(DATA RECORDS)

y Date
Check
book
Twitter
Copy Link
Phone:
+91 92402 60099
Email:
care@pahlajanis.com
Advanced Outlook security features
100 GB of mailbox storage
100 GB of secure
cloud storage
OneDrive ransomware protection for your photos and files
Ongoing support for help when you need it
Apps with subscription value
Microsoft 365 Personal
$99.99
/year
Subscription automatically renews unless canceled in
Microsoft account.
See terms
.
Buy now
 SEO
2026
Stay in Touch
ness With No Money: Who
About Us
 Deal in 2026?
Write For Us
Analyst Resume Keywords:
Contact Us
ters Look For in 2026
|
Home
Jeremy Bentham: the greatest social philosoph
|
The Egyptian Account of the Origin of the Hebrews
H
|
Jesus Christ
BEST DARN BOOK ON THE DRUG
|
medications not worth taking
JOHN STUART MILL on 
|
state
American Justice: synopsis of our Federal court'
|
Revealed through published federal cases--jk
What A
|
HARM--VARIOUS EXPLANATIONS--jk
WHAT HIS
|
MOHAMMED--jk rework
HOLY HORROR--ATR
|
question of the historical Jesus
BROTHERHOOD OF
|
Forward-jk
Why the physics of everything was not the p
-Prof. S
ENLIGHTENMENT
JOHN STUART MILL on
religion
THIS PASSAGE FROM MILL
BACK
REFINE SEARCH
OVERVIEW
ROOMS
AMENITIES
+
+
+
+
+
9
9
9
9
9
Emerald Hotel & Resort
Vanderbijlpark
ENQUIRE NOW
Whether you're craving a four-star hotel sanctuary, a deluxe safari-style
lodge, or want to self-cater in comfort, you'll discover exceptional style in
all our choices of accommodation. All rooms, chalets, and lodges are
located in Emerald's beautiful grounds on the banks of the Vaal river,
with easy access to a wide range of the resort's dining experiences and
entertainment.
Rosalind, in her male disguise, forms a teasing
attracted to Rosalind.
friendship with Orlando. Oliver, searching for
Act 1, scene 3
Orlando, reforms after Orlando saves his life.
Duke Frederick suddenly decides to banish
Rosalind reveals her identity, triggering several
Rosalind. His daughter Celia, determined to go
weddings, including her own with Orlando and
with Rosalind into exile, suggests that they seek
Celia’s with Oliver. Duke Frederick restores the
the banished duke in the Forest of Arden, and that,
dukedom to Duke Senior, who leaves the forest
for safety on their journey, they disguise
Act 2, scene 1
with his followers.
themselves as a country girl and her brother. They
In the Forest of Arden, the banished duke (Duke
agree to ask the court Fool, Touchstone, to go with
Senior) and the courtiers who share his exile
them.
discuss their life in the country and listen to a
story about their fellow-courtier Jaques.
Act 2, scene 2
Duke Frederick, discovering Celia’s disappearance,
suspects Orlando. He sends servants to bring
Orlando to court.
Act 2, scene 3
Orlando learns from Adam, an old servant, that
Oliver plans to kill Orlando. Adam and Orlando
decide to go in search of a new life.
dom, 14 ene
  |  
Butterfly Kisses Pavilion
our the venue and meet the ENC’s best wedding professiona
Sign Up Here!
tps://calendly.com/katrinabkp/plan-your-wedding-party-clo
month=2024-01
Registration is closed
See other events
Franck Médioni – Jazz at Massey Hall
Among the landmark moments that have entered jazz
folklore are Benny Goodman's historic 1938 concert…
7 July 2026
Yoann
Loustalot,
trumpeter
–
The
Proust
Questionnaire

(End DATA RECORDS)

TASK DETAILS:
Find every line in the records above that contains the word "Arden", and copy each of those lines in full.

RESULT OF THIS EXERCISE:
the banished duke in the Forest of Arden, and that,
In the Forest of Arden, the banished duke (Duke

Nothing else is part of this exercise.